The procedure for sponsoring other researchers is as follows:
* In the '''[https://ccdb.alliancecan.ca/ CCDB home page]''', go to the ''Resource Allocation Projects'' table
* Look for the RAPI of the <code>aip-</code> project and click on that to be redirected to the RAP management page
* At the bottom of the RAP management page, click on '''Manage RAP memberships'''
* To add a new member, go to ''Add Members'' and enter the CCRI of the user you want to add.

==Storage==
{| class="wikitable sortable"

|-
| HOME <br> Lustre file system || 

* Location of home directories, each of which has a small fixed quota.
* You should use the <code>project</code> space for larger storage needs.
* Small per user [[Storage_and_file_management#Filesystem_quotas_and_policies|quota]].
* There is currently no backup of the home directories. (ETA Summer 2025)

|-
| SCRATCH <br> Lustre file system ||

* Large space for storing temporary files during computations.
* No backup system in place. 
* Large [[Storage_and_file_management#Filesystem_quotas_and_policies|quota]] per user.
* There is an [[Scratch_purging_policy|automated purge]] of older files in this space.

|-
| PROJECT <br> Lustre file system ||

* This space is designed for sharing data among the members of a research group and for storing large amounts of data. 
* Large and adjustable per group [[Storage and file management#Filesystem_quotas_and_policies|quota]]. 
* There is currently no backup of the home directories. (ETA Summer 2025)
|}

For transferring data via [[Globus]], you should use the endpoint specified at the top of this page, while for tools like [[Transferring_data#Rsync|rsync]] and [[Transferring_data#SCP|scp]] you can use a login node.

==High-performance interconnect==
The [https://fr.wikipedia.org/wiki/Bus_InfiniBand InfiniBand] [https://www.nvidia.com/en-us/networking/quantum2/ NVIDIA NDR] network links together all of the nodes of the cluster. Each H100 GPU is connected to a single NDR200 port through an NVIDIA ConnectX-7 HCA. Eeach GPU server has 4 NDR200 ports connected to the InfiniBand fabric.

The InfiniBand network is non-blocking for compute servers and is composed of two levels of switches in a fat-tree topology.
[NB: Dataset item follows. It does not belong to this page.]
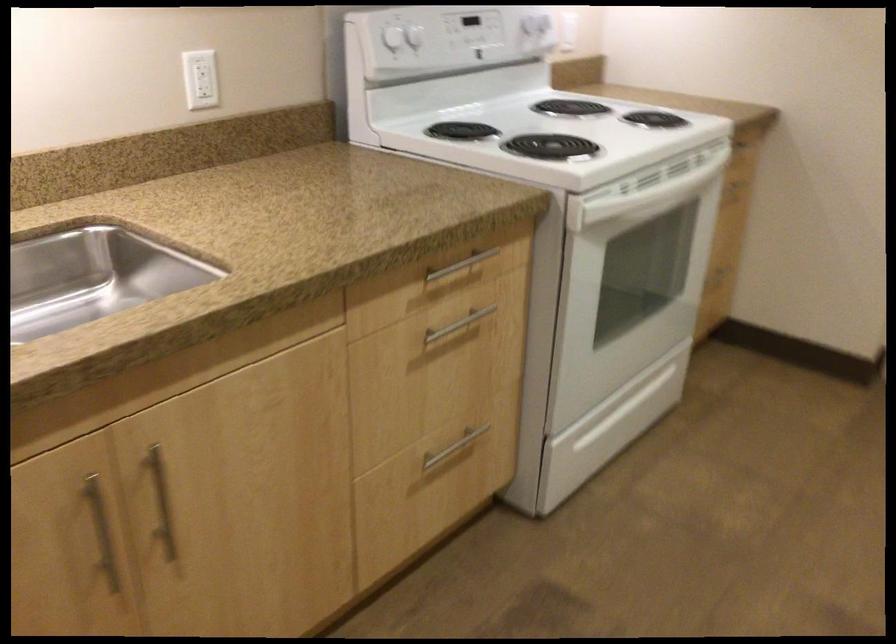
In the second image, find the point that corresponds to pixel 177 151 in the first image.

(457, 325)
Storage and management nodes are connected via four 400Gb/s connections to the network core.

==Node characteristics==
{| class="wikitable sortable"
! nodes !! cores !! available memory !! CPU !! storage !! GPU
|-
|  42 || 48 || 512GB || 2 x [https://www.intel.com/content/www/us/en/products/sku/232380/intel-xeon-gold-6442y-processor-60m-cache-2-60-ghz/specifications.html Intel Xeon Gold 6442Y 2,6 GHz, 24C] || 1 x SSD de 7.68TB || 4 x NVIDIA HGX H100 SXM 80GB HBM3 700W, connected via NVLink
|-
|  4 || 64 || 512GB || 2 x [https://www.intel.com/content/www/us/en/products/sku/232398/intel-xeon-gold-6438m-processor-60m-cache-2-20-ghz/specifications.html Intel Xeon Gold 6438M 2.2G, 32C/64T] || 1 x SSD de 7.68TB || none
|}

===Software environments===
[[Standard software environments/fr|<tt>StdEnv/2023</tt>]] is the standard environment on tamIA.
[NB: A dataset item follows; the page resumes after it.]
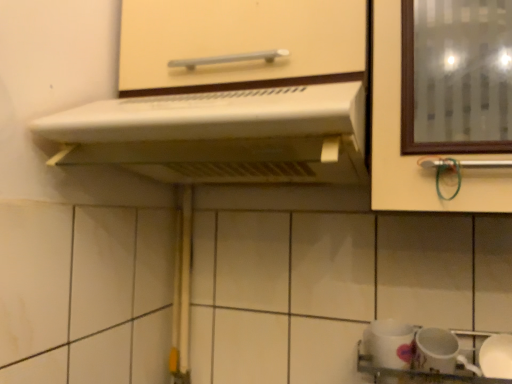
Identify the location of free space above white glossy sink at lower right (from a real-world perspective). (424, 327).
<span id="Suivi_de_vos_tâches"></span>
==Monitoring jobs==

{{note|type=reminder|The portal is not yet available.}}

From the [https://portail.tamia.calculquebec.ca/ tamIA portal], you can monitor your jobs using CPUs and GPUs <b>in real time</b> or examine jobs that have run in the past. This can help you to optimize resource usage and shorten wait time in the queue.

You can monitor your usage of
* compute nodes,
* memory,
* GPU.

It is important that you use the allocated resources and to correct your requests when compute resources are less used or not used at all. For example, if you request 4 cores (CPUs) but use only one, you should adjust the script file accordingly.